En fait, pendant une trentaine d'années, de 1562 à 1598, les deux partis, encadrés l'un et l'autre par des familles nobles (en particulier les Condé et les Coligny du côté protestant, les Guises du côté catholique), se livrent une lutte armée qui a pour enjeux la place des Églises réformées dans le royaume et le contrôle du pouvoir, tandis que, dans les bastions protestants (surtout dans le Midi), une sorte d'« État » huguenot s'organise, avec armées, finances, lois, justice et « assemblées politiques ». On compte ainsi huit « guerres », entrecoupées de trêves et d'édits de pacification favorables à l'un ou à l'autre camp, selon les circonstances. Les opérations militaires se mêlent aux violences populaires. L'épisode le plus connu est le massacre de la Saint-Barthélemy (24 août 1572) : l'amiral de Coligny et 200 gentilshommes huguenots (venus à Paris à l'occasion du mariage du protestant Henri de Navarre - futur Henri IV - avec Marguerite de Valois) sont assassinés, tandis que le peuple de Paris, approuvé par le clergé, se déchaîne pendant trois jours contre les protestants, massacrant entre 2 000 et 3 000 hommes, femmes et enfants, et que d'autres tueries font de nombreuses victimes en province.
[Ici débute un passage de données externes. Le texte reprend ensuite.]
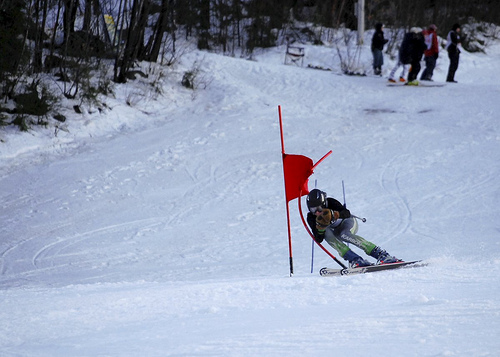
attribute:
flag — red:
[281, 153, 312, 204]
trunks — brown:
[49, 2, 149, 87]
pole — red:
[266, 85, 333, 277]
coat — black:
[302, 197, 349, 234]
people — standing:
[367, 16, 482, 98]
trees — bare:
[90, 11, 184, 86]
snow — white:
[113, 240, 215, 315]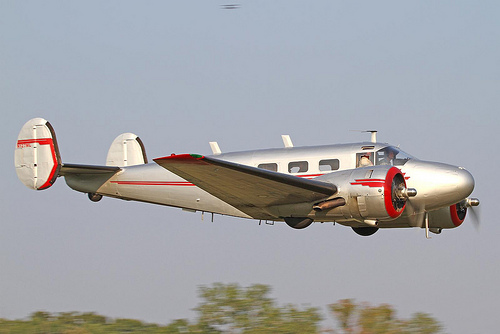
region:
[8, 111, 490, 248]
silver and red airplane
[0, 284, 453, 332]
trees on the ground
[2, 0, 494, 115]
clear blue skies in air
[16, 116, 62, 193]
the tail of the plane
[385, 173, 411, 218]
right engine propellor on plane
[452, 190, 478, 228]
left enginie propellor on plane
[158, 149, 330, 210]
right wing on the plane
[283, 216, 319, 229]
right wheel on plane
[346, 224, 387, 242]
left wheel on the plane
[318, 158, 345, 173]
small window on side of plane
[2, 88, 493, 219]
Plane flying in mid air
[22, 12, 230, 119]
The sky is blue and clear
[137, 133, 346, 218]
Wing on side of plane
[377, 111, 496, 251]
Nose on the plane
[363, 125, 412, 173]
Window on front of plane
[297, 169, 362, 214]
Exhaust on the plane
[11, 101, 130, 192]
Tail on back of plane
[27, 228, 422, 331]
Plane flying over trees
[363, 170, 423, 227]
Red on the jet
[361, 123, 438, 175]
Man flying the plane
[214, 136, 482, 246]
this is a small plane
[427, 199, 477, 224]
the plane is silver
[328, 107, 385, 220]
this is a jet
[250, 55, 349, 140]
there are no clouds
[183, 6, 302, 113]
there are no birds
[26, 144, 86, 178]
this is the tail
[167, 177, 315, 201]
this is a wing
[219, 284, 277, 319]
the trees are old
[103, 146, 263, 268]
the stripe is red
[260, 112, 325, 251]
there are three windows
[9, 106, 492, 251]
A plane is flying in the air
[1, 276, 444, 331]
The tops of green trees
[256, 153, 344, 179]
Three windows on the side of a plane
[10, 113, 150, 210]
Tail of the plane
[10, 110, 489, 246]
A plane is gray and red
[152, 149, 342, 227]
The wing of a small plane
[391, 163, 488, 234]
Two spinning propellors of a plane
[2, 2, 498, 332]
The sky appears light blue and clear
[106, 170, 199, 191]
Red stripe on side of a plane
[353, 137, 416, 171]
Front window of a plane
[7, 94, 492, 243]
silver jet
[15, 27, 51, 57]
white clouds in blue sky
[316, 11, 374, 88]
white clouds in blue sky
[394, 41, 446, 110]
white clouds in blue sky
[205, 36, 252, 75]
white clouds in blue sky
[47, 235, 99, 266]
white clouds in blue sky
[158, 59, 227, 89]
white clouds in blue sky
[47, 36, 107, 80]
white clouds in blue sky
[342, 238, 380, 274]
white clouds in blue sky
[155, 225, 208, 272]
white clouds in blue sky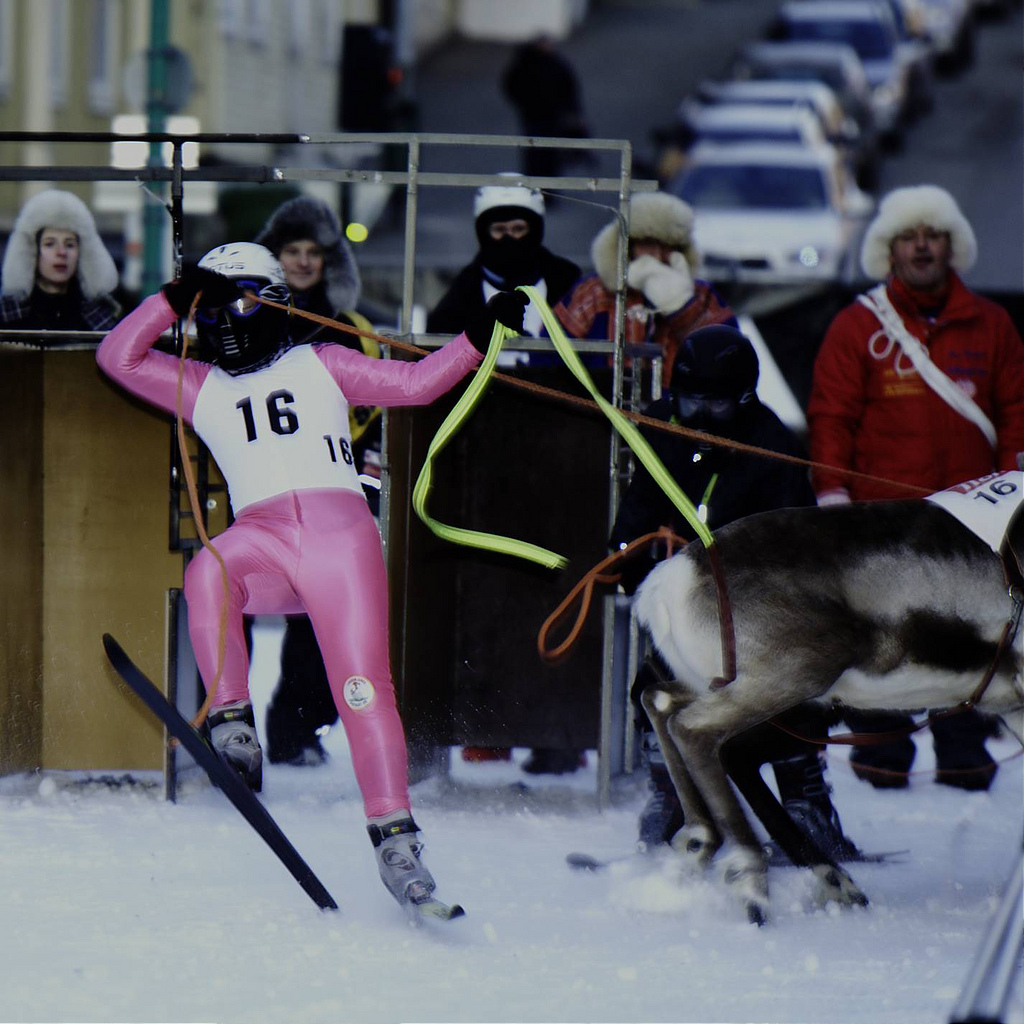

À partir de 1577, le chef du parti protestant est Henri de Navarre, qui devient l'héritier du trône après l'assassinat d'Henri III (1589) ; malgré son abjuration en 1593, il doit lutter pendant dix ans pour conquérir son royaume. En 1598, l'édit de Nantes, relativement favorable aux huguenots, met fin à cette période agitée. Cependant, ces guerres ont considérablement affaibli la communauté protestante, qui ne compte plus qu'un million d'adeptes à la fin du XVIe siècle, tandis qu'environ un tiers des Églises ont disparu, surtout au nord de la Loire.
Le temps de l'édit de Nantes (1598-1685)
L'édit et le retour des affrontements jusqu'en 1629.
• L'édit de Nantes ne consacre pas la liberté religieuse, mais la coexistence de deux confessions, dont l'une, protestante - appelée officiellement « religion prétendue réformée » -, possède un statut inférieur. Les huguenots ne jouissent nullement de la liberté religieuse ; ils n'ont le droit de célébrer publiquement leur culte que dans un millier de localités, les villes importantes, dont Paris, leur étant souvent interdites. Les armées protestantes sont supprimées ; mais, pour leur assurer néanmoins une certaine sécurité, le roi accorde aux huguenots plusieurs places de sûreté (villes, ou forteresses, avec une garnison). Par ailleurs, le culte catholique est rétabli partout, même dans les localités où toute la population est protestante, et les huguenots paient la dîme au clergé catholique ; mais ils bénéficient de la liberté de conscience et de l'égalité civile. Des tribunaux spéciaux, dits « chambres de l'édit », réunissant des magistrats des deux confessions, doivent trancher les conflits théoriquement de manière impartiale.